Sprouts

Players: 2 
Ages: 5 and up
Cost: Free!
Math Ideas: logical deduction, spatial reasoning
Questions to Ask: 
   "How many connections does each point have?"
   "How many moves do you think this game will last?
   "What if we played with only one starting dot? Who would win?"

I have officially entered the long, dark period of parenting known as The Age of After-School Activities.

As I write this newsletter, I am sitting in a restaurant, having eaten a dinner I didn't need just to justify leeching off their Wifi for an hour while my son is at Torah Time.

Fortunately, in the previous hour I got to pick him up from school, take him to get some frozen yogurt, and play a quick few rounds of a new game that I'm really enjoying: Sprouts.

How to Play

Sprouts is a free 2-player game that you can play with pencil and paper.

Start by placing a few points randomly around a page. I'd recommend three points to start.

Each player takes turns drawing a line, or curve, to connect one point to another (or back to itself). Then, somewhere along that line, you place a new point, which breaks the line you drew into two smaller segments.

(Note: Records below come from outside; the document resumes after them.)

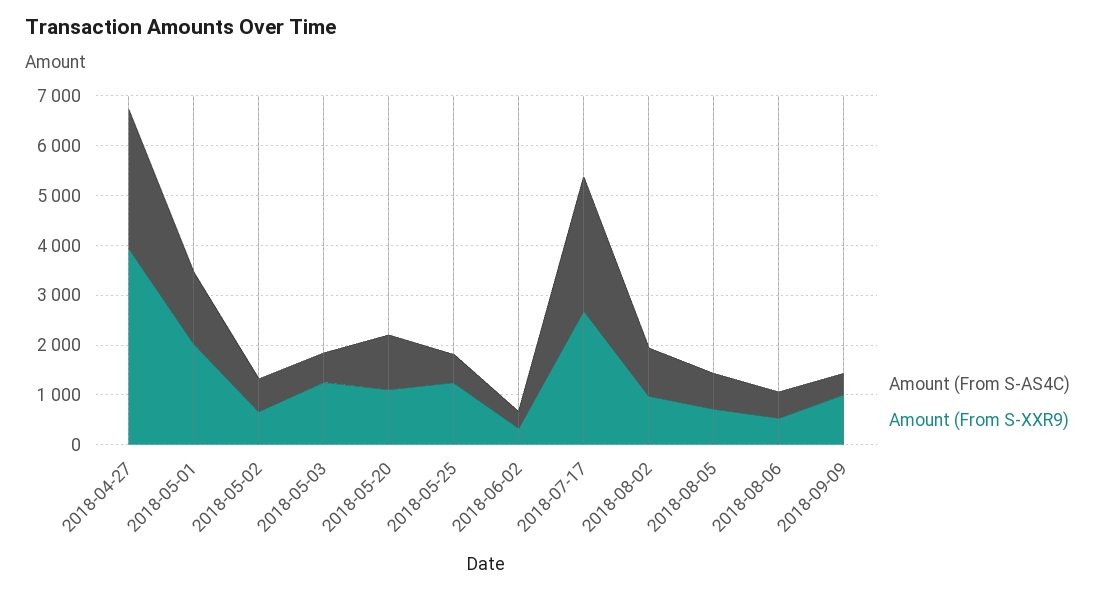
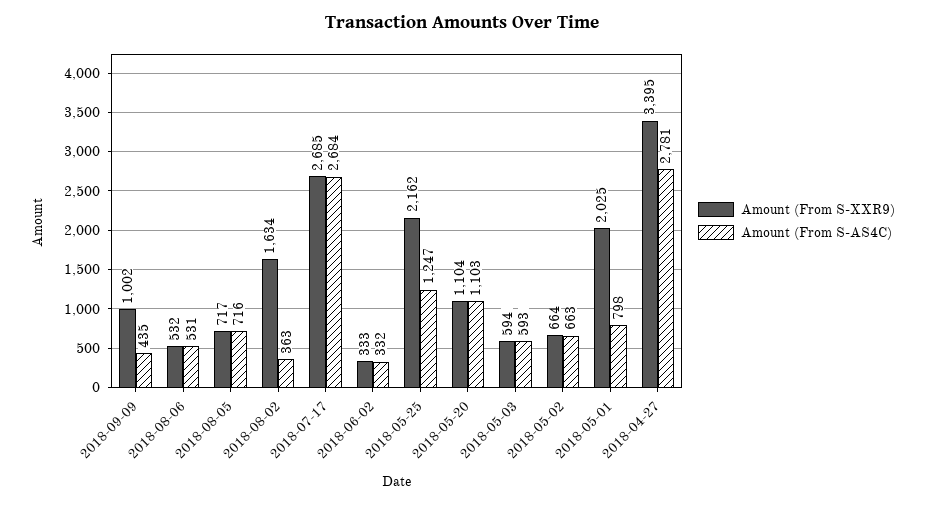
Amount (From S-XXR9), 2018-04-27: 4000 -> 3395
Amount (From S-AS4C), 2018-05-01: 1400 -> 798
Amount (From S-XXR9), 2018-05-03: 1200 -> 594
Amount (From S-AS4C), 2018-05-25: 600 -> 1247
Amount (From S-XXR9), 2018-05-25: 1200 -> 2162
Amount (From S-AS4C), 2018-08-02: 1000 -> 363
Amount (From S-XXR9), 2018-08-02: 1000 -> 1634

The next player then draws a new line to connect two dots and placing a new dot somewhere along their line. A couple of important rules:

• Once a dot has three connections, it is done. You cannot connect a fourth line segment to that point.

• Lines can curve anywhere you want, but they can never cross each other.

• Lines can also loop back and connect a dot to itself, and this counts as two connections

That's it! If you cannot draw a new line, you lose.

Where's the Math?

I loved introducing this game to my son because it sums up the ways that a conceptually rich game can be meaningful to people of all different levels of mathematical knowledge.

I was obsessed with trying to figure out the underlying structure of the game. Can the game go on forever, in theory? Or will it necessarily end at some point? If it must end, then what is the maximum number of moves in a game with 3 starting points? 4 points? n points?

I was being, in other words, a total nerd about it. (I'll leave those nerdy questions for my fellow nerds to ponder over!)

My son, on the other hand, was being a coldblooded killer. He kept drawing these long, looping lines that just got so complicated and maze-like that I really struggled to find avenues to connect the points! He even started one game by placing all four starting points in the very corners of the paper, which seems to be against the spirit of the game if you ask me and no I'm not bitter that he won that game stop asking me about it.

Seriously, though, I didn't mind, since he was using his spatial reasoning skills to make the game more challenging for me, and consequently for himself! Although technically a squiggle and a straight line have the same effect on the game (the math term is "isomorphic") in practice, the squiggle is waaaaay harder to wrap your head around. So by being deliberately annoying, my son figured out how to confuse me just enough to win. 

I have no idea where he gets it.

Questions to Ask

A good question to ask when introducing the game is "How many connections does each point have?" Your child might need soe practice counting the connections to each point. In the example at left, Point A has three connections, while points D and E each have two connections. Point B has a single connection, while Point C has no connections yet.

Next, you could ask your child "How many moves do you think this game will last?"There is definitely a range of game lengths, depending on player decisions, but there is a clear relationship between the number of starting dots and the number of possible moves in a game. This question might get your child thinking about that relationship.

A final, sort of silly question, is "What if we started with only one dot? How many moves would the game last? Who would win?"

Playing a very simplified version of the game might seem odd at first, but it actually could help your child notice some of the strategy within the larger game. The patterns and structure they encounter with the simple version can lead to great ideas about the more complex game. Mathematicians do this all the time, reducing a problem to its simplest form, then seeing if we can extend our ideas out to the more complex situation. 

I'm not saying your child has to mathematically solve this game! But playing around with the simpler versions might clue them into some insights that they otherwise might miss.